Je regardais sa grosse bite dure, appréciant cette belle expression d'attention et son regard sur ma propre excitation nue exposée. Ma propre bite était dure comme du roc, une fierté gonflée, alors que je continuais à jouer de manière séduisante avec elle et avec mes couilles – mes jambes écartées pour que l'étranger puisse profiter de la meilleure vue.
La sensation dans mon ventre était devenue pure excitation, plus de peur. En fait, j'avais envie que l'étranger vienne me sucer.
Mais il continuait à me fixer. Il semblait timide, peut-être parce qu'il était jeune. Mais son érection me stimulait.
Je lui fis un signe de la main pour l'inviter à venir. Il sembla hésitant, se rapprocha un peu et continua à me regarder caresser ma grosse bite excitée pour lui.
J'étais surexcitée et sur les nerfs. L'orgasme approchait. Mais serait-ce un orgasme avec le jeune inconnu ? Ou juste une branlette sous son regard ?
Au moment où ces pensées me traversèrent l’esprit et que je lui adressais un signe de la main gauche pour l’inviter, le jeune étranger décida que ce n’était rien de tout cela.
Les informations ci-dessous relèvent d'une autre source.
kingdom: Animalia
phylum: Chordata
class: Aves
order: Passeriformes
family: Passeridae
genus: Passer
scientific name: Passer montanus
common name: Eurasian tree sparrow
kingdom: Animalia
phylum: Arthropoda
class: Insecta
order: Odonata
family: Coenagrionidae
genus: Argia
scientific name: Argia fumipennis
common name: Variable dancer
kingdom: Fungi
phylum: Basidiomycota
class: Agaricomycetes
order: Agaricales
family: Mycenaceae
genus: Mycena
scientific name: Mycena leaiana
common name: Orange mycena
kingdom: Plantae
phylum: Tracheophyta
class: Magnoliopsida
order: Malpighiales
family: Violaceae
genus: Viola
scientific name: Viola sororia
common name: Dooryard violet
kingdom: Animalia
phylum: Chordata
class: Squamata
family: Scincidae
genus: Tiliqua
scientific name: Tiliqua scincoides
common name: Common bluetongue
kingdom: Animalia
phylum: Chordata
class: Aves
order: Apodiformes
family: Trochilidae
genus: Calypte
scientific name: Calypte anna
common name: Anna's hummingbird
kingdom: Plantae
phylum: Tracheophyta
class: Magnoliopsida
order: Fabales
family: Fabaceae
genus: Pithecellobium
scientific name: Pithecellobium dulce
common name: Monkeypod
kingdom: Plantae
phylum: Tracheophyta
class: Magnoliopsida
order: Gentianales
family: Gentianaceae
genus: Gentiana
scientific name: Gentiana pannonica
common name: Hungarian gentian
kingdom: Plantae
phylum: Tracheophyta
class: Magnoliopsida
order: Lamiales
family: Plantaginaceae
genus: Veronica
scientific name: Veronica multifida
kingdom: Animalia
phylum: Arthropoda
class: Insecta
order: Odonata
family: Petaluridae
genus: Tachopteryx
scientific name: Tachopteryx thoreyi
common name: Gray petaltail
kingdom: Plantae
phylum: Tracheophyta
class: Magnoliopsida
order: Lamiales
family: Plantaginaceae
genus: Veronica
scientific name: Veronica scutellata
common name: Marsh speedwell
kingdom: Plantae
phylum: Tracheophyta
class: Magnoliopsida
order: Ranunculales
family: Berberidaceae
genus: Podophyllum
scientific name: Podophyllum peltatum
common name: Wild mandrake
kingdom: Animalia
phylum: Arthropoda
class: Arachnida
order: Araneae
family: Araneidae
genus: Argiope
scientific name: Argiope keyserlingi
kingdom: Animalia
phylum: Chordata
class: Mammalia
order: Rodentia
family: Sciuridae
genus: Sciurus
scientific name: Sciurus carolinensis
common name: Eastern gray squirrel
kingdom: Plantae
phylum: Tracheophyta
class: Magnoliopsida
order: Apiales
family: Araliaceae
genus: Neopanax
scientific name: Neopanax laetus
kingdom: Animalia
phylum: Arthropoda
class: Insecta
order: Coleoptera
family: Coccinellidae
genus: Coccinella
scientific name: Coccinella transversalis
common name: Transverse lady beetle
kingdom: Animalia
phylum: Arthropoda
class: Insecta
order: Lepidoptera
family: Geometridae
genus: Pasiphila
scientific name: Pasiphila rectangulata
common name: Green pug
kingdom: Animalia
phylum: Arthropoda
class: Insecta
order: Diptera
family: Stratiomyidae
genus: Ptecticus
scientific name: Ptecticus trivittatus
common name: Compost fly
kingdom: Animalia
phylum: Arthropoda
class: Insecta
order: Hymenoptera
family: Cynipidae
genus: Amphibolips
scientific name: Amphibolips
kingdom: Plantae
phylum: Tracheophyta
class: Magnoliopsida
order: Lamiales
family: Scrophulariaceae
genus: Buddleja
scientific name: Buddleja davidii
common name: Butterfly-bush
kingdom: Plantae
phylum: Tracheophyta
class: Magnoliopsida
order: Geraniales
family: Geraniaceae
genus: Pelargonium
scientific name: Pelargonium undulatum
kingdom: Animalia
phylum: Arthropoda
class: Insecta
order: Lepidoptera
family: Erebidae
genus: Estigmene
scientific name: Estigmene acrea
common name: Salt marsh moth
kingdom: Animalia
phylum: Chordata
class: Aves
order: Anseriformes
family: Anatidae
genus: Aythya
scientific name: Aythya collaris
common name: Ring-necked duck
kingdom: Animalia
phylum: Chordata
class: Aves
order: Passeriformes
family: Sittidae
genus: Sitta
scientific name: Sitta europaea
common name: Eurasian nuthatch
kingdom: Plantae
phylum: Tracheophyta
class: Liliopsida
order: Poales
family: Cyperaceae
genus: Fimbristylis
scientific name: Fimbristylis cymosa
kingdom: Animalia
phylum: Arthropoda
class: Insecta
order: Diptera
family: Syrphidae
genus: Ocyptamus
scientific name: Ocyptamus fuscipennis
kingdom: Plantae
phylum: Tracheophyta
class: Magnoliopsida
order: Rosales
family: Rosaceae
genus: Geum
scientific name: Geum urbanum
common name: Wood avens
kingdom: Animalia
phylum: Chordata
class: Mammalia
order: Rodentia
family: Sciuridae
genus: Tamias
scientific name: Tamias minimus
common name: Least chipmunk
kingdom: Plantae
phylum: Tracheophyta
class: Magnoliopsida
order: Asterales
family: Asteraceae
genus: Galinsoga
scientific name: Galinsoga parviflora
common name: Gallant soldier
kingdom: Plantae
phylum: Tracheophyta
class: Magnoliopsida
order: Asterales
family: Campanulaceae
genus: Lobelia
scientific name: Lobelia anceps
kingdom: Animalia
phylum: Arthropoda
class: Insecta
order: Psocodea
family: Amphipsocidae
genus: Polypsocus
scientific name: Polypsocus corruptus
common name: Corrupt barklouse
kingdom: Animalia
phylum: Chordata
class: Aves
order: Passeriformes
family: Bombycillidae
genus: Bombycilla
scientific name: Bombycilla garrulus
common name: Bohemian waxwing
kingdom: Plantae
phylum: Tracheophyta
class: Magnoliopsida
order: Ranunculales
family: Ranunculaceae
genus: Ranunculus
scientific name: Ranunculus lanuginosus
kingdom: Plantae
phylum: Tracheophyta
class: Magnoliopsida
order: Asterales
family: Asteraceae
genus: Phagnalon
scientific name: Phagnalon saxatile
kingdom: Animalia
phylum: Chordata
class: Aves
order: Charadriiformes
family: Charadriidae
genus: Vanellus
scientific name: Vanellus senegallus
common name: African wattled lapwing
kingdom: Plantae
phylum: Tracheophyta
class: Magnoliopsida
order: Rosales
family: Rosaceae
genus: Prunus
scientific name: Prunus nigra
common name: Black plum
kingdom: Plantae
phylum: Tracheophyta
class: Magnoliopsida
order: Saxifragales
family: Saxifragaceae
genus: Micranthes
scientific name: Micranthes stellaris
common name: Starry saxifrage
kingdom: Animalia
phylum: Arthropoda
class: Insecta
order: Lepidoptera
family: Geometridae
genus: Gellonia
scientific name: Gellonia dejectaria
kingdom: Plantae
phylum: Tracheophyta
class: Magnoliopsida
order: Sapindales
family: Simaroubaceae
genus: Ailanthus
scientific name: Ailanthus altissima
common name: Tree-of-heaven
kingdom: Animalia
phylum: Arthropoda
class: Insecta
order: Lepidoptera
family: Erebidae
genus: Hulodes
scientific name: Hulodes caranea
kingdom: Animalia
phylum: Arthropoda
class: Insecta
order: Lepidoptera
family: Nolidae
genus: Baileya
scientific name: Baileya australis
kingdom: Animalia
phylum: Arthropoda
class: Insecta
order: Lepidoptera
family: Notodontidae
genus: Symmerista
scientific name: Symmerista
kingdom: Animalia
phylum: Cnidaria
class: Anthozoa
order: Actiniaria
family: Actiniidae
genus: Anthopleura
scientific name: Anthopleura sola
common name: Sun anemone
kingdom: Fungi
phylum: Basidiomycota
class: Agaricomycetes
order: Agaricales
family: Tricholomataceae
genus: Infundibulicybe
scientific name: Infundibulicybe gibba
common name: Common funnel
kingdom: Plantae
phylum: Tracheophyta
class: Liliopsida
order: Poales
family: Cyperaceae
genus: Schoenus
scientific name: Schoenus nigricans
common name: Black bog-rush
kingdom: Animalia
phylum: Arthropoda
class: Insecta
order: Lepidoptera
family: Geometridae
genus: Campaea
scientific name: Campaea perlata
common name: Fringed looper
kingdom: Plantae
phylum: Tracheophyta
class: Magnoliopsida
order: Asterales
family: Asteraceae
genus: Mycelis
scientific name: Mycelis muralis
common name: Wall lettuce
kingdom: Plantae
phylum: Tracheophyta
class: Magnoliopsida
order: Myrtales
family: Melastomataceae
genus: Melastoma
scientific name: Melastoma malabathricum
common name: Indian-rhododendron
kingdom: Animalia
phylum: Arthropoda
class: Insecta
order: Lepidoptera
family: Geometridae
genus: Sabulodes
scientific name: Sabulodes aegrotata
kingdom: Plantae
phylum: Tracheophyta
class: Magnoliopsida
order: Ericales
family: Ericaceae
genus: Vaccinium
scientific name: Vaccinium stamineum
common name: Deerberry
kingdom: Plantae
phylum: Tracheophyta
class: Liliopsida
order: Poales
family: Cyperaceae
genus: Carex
Il s’éloigna, toujours avec force, mais presque comme s’il fuyait la rencontre envisagée.
Ma bite presque éclatante a envoyé une vague de déception dans mon ventre.
Mais je ne me contentais plus de me masturber seul sur mon tronc d'arbre. Je me suis levé, mon sexe dressé pointant vers la plage.
J'ai grimpé autour des gros rochers sur la plage de sable où une douzaine de couples et d'individus prenaient un bain de soleil et je suis passé devant eux. Mon pénis était toujours difficile à voir pour tout le monde et j'ai apprécié les regards et les regards tandis que je paradais mon excitation sous le soleil.
Je me suis caché derrière un buisson qui offrait le bon mélange de décence et de visibilité (pour quiconque voulait regarder entre les brindilles et les feuilles) et j'ai branlé ma bite avide. J'ai senti les yeux d'un couple de l'autre côté du buisson et cela m'a poussé à bout !
Ma bite dure et rouge a explosé dans ma main droite et a éjecté plusieurs charges de sperme sur les feuilles du buisson.
Je ne me souviens pas si j'ai gémi ou non, mais d'une manière ou d'une autre, j'ai ressenti le besoin de quitter la scène de ma masturbation semi-publique.
Je suis sorti de derrière le buisson, ma bite pendante dégoulinant encore de gouttes de sperme et je me suis dirigé vers la mer pour prendre un bain rafraîchissant. J'en avais besoin car je brûlais encore d'excitation.
La sensation dans mon ventre était maintenant un mélange d’excitation, de fierté et de satisfaction.